L'exposition au plomb est irréversible, mais les médecins et les défenseurs des droits des enfants affirment qu'il est toujours essentiel de savoir quand le taux de plombémie des enfants est élevé afin que les familles puissent éliminer les sources de plomb et que les enseignants, les parents et les médecins puissent surveiller les changements cognitifs et comportementaux et y répondre.

"Ce n'est pas sorcier", déclare Colleen McCauley, MPH, co-présidente du Lead-Free Promise Project de Pennsylvanie, qui vise à éliminer les risques de peinture au plomb dans les maisons, à promouvoir les tests de plombémie et à orienter les enfants concernés vers des services d'intervention précoce. "C'est un problème de santé qui est entièrement évitable".

Quel sera l'impact à vie de l'exposition au plomb sur la génération COVID - des enfants qui ont également subi les pertes sociales, émotionnelles et d'apprentissage de la pandémie ?

"Les enfants qui ont du plomb dans le corps ont des difficultés à apprendre. Ils ont du mal à être attentifs", explique M. McCauley. "Les enfants dont le test de dépistage du plomb est positif ont un risque plus élevé de ne pas obtenir de diplôme d'études secondaires. Ils ont un risque plus élevé d'être impliqués dans des activités criminelles."

Quant à l'avenir de ces enfants, Mme McFarland affirme qu'il y a plus de questions que de clarté. "Nous savons que [l'exposition au plomb] a des répercussions sur l'intelligence - des niveaux inférieurs, qui correspondent à une perte de revenus considérable. Nous savons qu'elle est liée à la dysrégulation émotionnelle, à des conditions comme le TDAH.

"Mais quelles sont les inconnues ? Y aura-t-il des effets en termes de déclin cognitif ? Comment cela affectera-t-il les gens lorsqu'ils atteindront la vieillesse ? [L'exposition au plomb] est quelque chose que nous soupçonnons de continuer à influencer la santé de la population pour les prochaines décennies."

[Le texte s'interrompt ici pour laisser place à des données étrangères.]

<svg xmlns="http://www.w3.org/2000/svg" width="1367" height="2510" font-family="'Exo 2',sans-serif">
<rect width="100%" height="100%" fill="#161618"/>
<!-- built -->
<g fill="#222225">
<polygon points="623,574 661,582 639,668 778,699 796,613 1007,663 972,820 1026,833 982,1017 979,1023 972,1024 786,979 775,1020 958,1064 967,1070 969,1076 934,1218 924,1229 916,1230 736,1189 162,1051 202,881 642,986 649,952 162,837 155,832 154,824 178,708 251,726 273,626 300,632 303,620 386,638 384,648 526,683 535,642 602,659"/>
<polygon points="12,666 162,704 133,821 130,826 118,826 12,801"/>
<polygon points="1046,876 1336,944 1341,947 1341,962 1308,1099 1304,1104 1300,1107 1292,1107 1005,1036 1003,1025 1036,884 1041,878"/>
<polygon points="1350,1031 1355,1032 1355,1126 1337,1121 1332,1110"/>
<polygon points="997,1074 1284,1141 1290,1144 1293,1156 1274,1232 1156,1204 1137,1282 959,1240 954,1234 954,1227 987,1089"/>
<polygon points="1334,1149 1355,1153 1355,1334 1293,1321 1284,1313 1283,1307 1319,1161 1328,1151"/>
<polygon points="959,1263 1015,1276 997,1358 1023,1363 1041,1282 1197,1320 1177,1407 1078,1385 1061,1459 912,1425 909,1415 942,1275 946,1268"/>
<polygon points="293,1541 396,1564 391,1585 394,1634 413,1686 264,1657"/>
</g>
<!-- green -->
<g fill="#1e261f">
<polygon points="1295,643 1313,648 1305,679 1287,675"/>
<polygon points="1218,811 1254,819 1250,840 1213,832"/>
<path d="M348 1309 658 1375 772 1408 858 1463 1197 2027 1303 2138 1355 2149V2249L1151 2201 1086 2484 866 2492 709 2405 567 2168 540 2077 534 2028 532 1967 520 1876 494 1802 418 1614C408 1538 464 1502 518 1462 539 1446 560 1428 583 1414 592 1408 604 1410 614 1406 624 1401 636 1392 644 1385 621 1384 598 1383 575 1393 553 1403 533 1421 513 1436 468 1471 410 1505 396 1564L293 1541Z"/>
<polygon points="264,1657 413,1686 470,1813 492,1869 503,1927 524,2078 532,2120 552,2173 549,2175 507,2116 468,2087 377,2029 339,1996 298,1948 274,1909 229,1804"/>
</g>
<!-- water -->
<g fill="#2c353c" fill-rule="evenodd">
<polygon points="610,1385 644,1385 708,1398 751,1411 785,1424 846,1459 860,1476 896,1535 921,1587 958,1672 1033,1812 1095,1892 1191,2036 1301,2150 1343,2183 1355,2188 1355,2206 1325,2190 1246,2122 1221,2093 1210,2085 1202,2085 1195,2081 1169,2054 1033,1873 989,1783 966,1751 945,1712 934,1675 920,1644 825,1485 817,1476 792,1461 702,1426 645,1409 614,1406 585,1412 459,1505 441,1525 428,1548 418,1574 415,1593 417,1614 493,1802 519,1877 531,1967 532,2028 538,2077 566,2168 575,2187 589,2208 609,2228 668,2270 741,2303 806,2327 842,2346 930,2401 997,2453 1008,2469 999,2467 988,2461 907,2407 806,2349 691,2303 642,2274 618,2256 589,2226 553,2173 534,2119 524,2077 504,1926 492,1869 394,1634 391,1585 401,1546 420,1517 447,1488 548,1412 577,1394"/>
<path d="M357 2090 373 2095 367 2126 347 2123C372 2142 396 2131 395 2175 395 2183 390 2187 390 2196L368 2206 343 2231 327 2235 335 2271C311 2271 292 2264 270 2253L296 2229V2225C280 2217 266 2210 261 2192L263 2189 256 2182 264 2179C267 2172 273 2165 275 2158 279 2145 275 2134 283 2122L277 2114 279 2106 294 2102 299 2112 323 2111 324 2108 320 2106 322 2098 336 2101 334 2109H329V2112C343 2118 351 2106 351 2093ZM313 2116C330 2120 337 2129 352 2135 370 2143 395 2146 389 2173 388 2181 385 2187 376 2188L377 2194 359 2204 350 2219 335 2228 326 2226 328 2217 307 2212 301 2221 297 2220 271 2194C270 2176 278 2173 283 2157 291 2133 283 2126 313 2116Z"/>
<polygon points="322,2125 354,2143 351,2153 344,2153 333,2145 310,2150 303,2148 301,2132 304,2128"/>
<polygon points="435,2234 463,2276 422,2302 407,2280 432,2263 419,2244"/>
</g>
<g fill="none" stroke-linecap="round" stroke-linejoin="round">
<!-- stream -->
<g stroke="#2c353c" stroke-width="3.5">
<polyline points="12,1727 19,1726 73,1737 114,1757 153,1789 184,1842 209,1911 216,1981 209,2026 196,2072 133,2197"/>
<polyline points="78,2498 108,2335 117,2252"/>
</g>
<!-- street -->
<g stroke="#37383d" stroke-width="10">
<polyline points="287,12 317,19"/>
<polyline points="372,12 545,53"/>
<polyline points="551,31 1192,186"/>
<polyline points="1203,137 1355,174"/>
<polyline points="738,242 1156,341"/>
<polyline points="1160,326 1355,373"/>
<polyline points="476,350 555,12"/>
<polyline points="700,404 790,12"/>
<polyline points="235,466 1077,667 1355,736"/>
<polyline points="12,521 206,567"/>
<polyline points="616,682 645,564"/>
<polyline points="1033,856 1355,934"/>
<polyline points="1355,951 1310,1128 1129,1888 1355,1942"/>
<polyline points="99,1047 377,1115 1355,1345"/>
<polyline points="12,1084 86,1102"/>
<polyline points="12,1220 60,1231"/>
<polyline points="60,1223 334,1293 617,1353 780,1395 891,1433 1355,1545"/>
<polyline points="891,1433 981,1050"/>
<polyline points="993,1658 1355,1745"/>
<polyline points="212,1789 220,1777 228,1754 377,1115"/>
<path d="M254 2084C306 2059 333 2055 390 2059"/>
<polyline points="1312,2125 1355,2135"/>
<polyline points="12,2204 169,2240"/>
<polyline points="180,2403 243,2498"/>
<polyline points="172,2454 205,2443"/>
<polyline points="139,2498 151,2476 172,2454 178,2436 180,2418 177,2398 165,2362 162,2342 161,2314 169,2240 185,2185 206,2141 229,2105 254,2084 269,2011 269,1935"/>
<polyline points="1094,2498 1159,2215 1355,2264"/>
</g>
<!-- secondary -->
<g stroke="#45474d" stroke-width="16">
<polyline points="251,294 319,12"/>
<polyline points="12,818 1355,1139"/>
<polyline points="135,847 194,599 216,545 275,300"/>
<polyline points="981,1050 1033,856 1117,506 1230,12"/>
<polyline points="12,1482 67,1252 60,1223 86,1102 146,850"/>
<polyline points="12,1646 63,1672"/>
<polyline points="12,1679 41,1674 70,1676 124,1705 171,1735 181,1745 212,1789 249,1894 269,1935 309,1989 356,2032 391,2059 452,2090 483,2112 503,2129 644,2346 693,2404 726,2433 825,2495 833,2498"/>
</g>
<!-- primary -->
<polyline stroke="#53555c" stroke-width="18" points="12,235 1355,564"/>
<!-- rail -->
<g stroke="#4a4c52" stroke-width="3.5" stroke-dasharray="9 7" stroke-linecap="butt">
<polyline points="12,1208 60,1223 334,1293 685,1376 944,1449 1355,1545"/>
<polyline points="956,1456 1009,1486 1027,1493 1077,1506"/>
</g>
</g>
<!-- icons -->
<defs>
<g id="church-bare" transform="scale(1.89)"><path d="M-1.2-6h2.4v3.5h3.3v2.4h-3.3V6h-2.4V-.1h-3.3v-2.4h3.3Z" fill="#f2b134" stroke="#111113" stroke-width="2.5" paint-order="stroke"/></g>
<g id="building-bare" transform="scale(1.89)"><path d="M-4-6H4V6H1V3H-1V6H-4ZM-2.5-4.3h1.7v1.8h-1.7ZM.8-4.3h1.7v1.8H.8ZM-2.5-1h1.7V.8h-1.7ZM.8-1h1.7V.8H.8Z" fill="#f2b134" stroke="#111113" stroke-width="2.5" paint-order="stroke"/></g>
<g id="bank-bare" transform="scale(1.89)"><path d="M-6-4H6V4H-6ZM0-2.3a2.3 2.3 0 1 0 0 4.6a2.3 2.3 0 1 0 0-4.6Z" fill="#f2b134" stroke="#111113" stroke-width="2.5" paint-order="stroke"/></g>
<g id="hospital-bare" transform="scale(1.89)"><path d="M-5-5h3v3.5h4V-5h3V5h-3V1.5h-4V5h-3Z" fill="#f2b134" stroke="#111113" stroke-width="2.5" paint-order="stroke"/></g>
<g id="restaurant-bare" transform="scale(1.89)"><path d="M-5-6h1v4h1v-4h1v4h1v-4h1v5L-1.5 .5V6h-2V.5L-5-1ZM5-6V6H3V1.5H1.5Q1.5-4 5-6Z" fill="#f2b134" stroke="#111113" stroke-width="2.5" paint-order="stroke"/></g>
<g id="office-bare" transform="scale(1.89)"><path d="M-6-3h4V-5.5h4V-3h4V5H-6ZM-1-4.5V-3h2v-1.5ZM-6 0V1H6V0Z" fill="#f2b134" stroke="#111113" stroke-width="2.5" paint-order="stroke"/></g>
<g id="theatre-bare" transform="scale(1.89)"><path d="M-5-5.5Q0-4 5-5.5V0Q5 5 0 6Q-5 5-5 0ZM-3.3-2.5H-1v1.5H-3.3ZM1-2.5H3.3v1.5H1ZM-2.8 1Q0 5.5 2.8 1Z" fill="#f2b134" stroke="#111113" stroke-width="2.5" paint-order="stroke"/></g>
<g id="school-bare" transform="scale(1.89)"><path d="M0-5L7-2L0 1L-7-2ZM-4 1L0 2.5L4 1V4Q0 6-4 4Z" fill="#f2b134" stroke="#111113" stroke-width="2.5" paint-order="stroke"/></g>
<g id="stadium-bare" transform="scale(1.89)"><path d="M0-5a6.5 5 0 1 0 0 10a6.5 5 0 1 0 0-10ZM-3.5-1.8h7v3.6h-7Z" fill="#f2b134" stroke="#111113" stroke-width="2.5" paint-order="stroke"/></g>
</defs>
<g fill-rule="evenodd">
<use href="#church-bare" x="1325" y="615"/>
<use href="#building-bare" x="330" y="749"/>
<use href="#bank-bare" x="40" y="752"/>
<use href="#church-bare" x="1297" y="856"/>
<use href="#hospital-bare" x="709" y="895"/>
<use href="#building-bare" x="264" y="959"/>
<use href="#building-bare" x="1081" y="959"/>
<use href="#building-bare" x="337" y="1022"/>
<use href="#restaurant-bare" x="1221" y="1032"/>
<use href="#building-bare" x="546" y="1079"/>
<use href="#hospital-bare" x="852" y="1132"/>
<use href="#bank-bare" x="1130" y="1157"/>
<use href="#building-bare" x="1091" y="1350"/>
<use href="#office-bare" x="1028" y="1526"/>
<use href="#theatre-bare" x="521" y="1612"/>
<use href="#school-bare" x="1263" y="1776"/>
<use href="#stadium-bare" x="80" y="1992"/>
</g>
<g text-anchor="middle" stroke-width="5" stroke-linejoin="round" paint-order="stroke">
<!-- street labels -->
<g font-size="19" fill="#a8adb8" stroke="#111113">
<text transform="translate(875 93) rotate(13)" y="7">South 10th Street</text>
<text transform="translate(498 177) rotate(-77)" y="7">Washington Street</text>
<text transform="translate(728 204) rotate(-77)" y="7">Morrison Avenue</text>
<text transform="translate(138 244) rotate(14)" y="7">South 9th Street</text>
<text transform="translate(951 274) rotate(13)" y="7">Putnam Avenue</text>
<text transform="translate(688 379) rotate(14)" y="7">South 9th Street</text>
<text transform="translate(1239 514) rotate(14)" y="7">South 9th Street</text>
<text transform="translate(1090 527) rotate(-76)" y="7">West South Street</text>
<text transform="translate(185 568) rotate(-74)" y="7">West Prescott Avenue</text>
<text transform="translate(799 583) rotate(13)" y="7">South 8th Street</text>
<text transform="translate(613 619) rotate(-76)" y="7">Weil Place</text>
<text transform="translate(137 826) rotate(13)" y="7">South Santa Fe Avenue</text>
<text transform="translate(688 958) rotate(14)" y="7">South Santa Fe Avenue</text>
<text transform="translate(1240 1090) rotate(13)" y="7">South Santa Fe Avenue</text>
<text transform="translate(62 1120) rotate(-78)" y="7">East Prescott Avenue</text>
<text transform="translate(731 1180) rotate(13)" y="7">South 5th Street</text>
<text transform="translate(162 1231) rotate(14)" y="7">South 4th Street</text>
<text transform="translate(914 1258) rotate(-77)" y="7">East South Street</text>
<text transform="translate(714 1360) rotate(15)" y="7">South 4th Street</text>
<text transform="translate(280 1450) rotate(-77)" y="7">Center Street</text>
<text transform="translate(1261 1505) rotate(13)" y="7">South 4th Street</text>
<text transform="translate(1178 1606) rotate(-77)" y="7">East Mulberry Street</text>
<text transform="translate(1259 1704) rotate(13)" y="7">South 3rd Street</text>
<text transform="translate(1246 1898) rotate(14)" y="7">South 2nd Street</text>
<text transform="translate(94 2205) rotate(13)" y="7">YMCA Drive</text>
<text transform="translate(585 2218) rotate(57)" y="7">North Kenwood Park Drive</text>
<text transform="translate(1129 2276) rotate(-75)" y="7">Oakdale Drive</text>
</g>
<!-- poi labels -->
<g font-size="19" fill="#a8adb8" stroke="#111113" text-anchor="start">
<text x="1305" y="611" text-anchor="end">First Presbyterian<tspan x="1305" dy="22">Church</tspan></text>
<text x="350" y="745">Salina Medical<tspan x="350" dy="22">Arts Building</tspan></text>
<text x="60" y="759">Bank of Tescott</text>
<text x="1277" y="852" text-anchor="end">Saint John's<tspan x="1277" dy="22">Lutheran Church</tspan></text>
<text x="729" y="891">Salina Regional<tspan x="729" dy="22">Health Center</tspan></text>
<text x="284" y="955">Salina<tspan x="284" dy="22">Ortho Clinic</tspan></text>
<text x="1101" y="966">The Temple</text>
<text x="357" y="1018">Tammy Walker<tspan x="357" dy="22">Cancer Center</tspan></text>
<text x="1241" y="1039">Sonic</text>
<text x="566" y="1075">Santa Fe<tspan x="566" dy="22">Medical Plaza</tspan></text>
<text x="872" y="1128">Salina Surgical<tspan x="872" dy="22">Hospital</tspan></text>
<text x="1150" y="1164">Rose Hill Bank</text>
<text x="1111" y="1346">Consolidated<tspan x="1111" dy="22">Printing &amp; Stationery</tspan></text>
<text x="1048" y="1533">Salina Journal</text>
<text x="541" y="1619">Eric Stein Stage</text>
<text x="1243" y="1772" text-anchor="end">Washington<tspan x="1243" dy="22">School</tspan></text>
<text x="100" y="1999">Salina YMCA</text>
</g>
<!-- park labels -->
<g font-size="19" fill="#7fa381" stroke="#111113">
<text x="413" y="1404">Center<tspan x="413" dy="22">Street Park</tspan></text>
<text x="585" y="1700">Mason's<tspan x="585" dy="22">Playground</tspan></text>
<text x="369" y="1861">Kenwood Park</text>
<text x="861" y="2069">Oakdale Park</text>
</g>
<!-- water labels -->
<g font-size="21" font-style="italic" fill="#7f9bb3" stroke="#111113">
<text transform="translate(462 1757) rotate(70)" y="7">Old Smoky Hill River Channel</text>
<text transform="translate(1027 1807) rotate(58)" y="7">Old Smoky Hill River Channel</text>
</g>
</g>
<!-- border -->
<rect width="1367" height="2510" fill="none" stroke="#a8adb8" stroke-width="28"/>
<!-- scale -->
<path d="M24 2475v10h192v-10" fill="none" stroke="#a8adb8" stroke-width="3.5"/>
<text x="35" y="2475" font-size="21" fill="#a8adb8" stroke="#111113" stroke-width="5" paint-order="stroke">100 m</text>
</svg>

Il note que si le plomb est absent de l'essence des voitures et des peintures neuves, il est toujours utilisé dans le carburant des avions à hélices. Le plomb est également présent dans le sol, l'eau potable, certains médicaments traditionnels et des produits de consommation tels que les jouets et les objets de collection, autant d'éléments auxquels davantage d'enfants ont été exposés à la maison pendant la pandémie.

Le plomb a une longue histoire entachée. Considéré par les anciens comme le "père de tous les métaux", le plomb était un ingrédient des rouges et des mascaras, des pigments de peinture, des spermicides, des condiments et des kilomètres de plomberie qui désaltéraient Rome et les villes de son empire. Les Romains savaient qu'une intoxication aiguë au plomb pouvait provoquer la folie, voire la mort, mais ils n'avaient pas conscience des effets rampants d'une exposition de faible intensité.

Chaque particule de plomb encore présente dans l'environnement représente un risque pour les enfants. Mais, selon Mme McFarland, nous pouvons encore apprendre des erreurs des anciens - et de notre propre utilisation occasionnelle du plomb au cours des décennies précédentes. "Dès le début des années 1920, on s'inquiétait de la toxicité du plomb", explique-t-il, mais on pensait aussi que cette substance était "innocente jusqu'à preuve du contraire".

Aujourd'hui, dit-il, "peut-être ne devrions-nous pas supposer que [les substances] sont bénignes jusqu'à preuve du contraire, mais disposer d'une norme permettant de déterminer si elles sont nocives avant de les diffuser auprès des masses".